How Much Do You Save if Prop 1 Passes?

Editor's note: This story has been updated to note that Proposition 1 would also prohibit state officials from levying a tax on real estate transactions.

Voters are heading to the polls and casting early ballots in the Nov. 3 election, which includes an effort by state lawmakers to lower Texans’ property tax bills. If Proposition 1 passes, the homestead exemption for school districts will rise from $15,000 to $25,000. How that impacts a homeowner’s tax bill depends on their school district's tax rate.

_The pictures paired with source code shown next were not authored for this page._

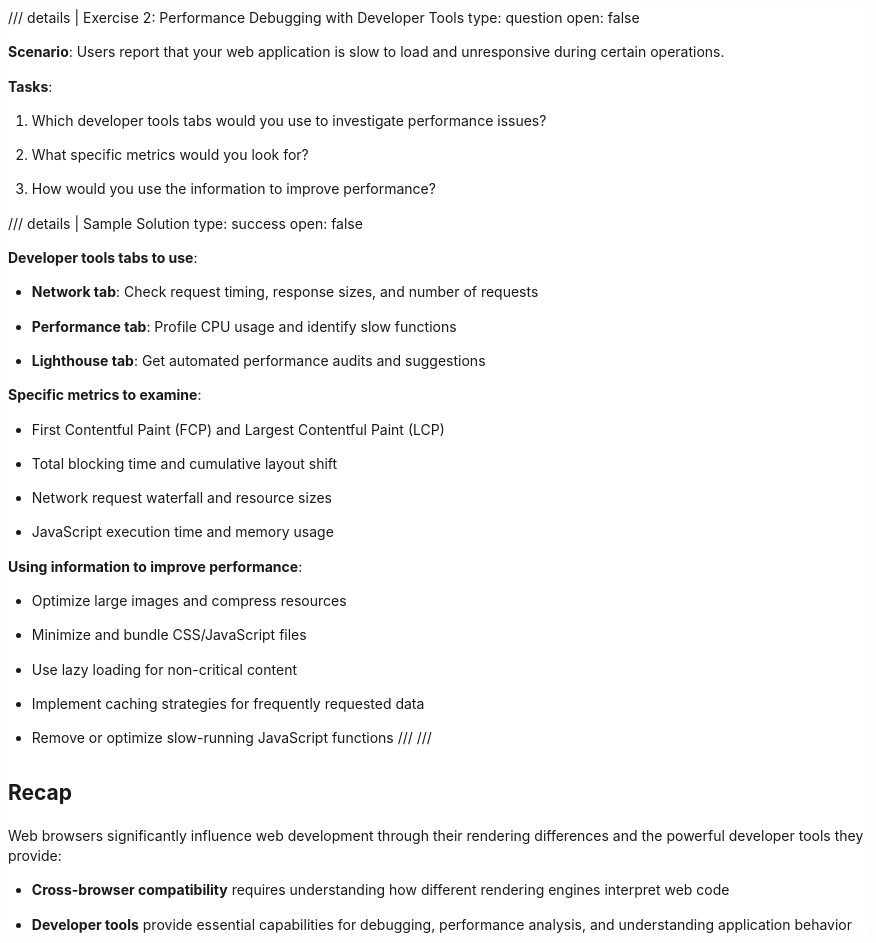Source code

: /// details | Exercise 2: Performance Debugging with Developer Tools
    type: question
    open: false

**Scenario**: Users report that your web application is slow to load and unresponsive during certain operations.

**Tasks**:

1. Which developer tools tabs would you use to investigate performance issues?

2. What specific metrics would you look for?

3. How would you use the information to improve performance?

/// details | Sample Solution
    type: success
    open: false

**Developer tools tabs to use**:

- **Network tab**: Check request timing, response sizes, and number of requests

- **Performance tab**: Profile CPU usage and identify slow functions

- **Lighthouse tab**: Get automated performance audits and suggestions

**Specific metrics to examine**:

- First Contentful Paint (FCP) and Largest Contentful Paint (LCP)

- Total blocking time and cumulative layout shift

- Network request waterfall and resource sizes

- JavaScript execution time and memory usage

**Using information to improve performance**:

- Optimize large images and compress resources

- Minimize and bundle CSS/JavaScript files

- Use lazy loading for non-critical content

- Implement caching strategies for frequently requested data

- Remove or optimize slow-running JavaScript functions
///
///


## Recap

Web browsers significantly influence web development through their rendering differences and the powerful developer tools they provide:

- **Cross-browser compatibility** requires understanding how different rendering engines interpret web code

- **Developer tools** provide essential capabilities for debugging, performance analysis, and understanding application behavior
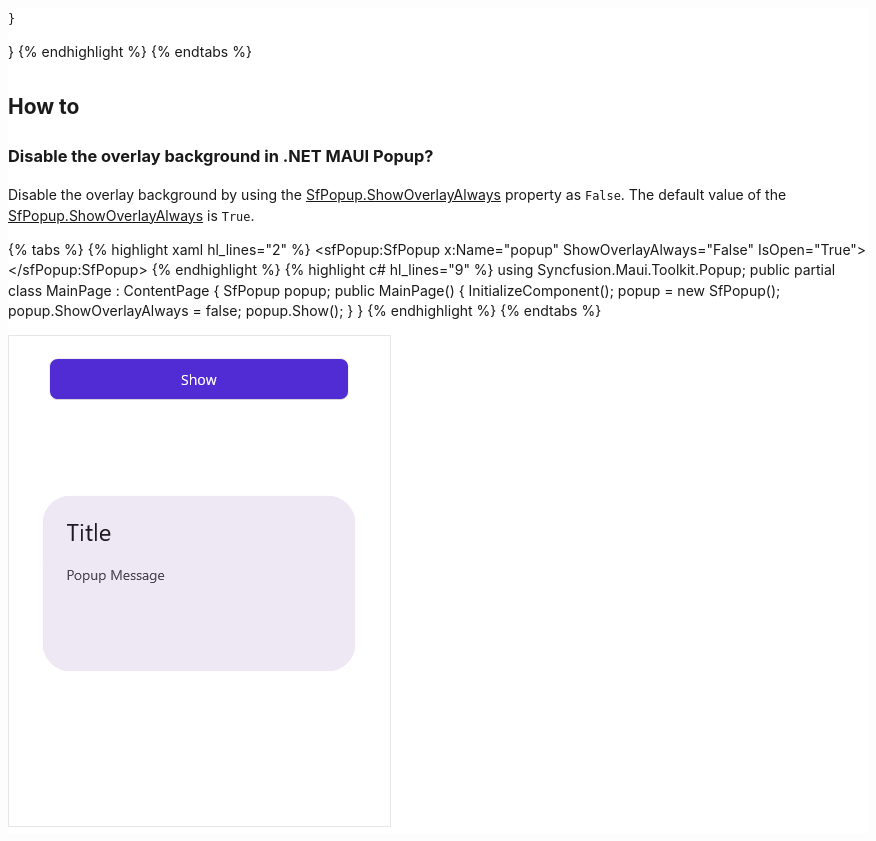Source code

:     }
}
{% endhighlight %}
{% endtabs %}

## How to

### Disable the overlay background in .NET MAUI Popup?

Disable the overlay background by using the [SfPopup.ShowOverlayAlways](https://help.syncfusion.com/cr/maui-toolkit/Syncfusion.Maui.Toolkit.Popup.SfPopup.html#Syncfusion_Maui_Toolkit_Popup_SfPopup_ShowOverlayAlways) property as `False`. The default value of the [SfPopup.ShowOverlayAlways](https://help.syncfusion.com/cr/maui-toolkit/Syncfusion.Maui.Toolkit.Popup.SfPopup.html#Syncfusion_Maui_Toolkit_Popup_SfPopup_ShowOverlayAlways) is `True`.

{% tabs %}
{% highlight xaml hl_lines="2" %}
        <sfPopup:SfPopup x:Name="popup" 
            ShowOverlayAlways="False"
            IsOpen="True">
        </sfPopup:SfPopup>
{% endhighlight %}
{% highlight c# hl_lines="9" %}
using Syncfusion.Maui.Toolkit.Popup;
public partial class MainPage : ContentPage
{
    SfPopup popup;
    public MainPage()
    {
        InitializeComponent();
        popup = new SfPopup();
        popup.ShowOverlayAlways = false;
        popup.Show();
    }
}
{% endhighlight %}
{% endtabs %}

![.NET MAUI Popup with ShowOverlayAlways](Images/layout-customizations/maui-popup-disable-overlay.png)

Use our interactive below to determine the estimated annual savings homeowners in your school district can expect to see on their property tax bills if Proposition 1 passes. The estimate is based on 2014 tax rates compiled by the Comptroller's Office. Most school districts are not expected to change their rates in 2015, according to Dan Casey, a school finance expert with the consulting firm Moak, Casey & Associates. 

One more caveat: In many parts of the state, property values are rising so quickly that savings from Proposition 1 likely won't translate into a smaller property tax bill. Instead, it will simply mean that a homeowner's property tax bill grows by a smaller amount than it would have if Proposition 1 had not passed.

Texas will pay about $600 million annually out of state coffers to cover the loss of revenue to school districts from the increase in the homestead exemption, according to the Legislative Budget Board. This will be the first increase in the homestead exemption for school districts since 1997. The measure also prohibits state officials from ever levying a tax on real estate transactions.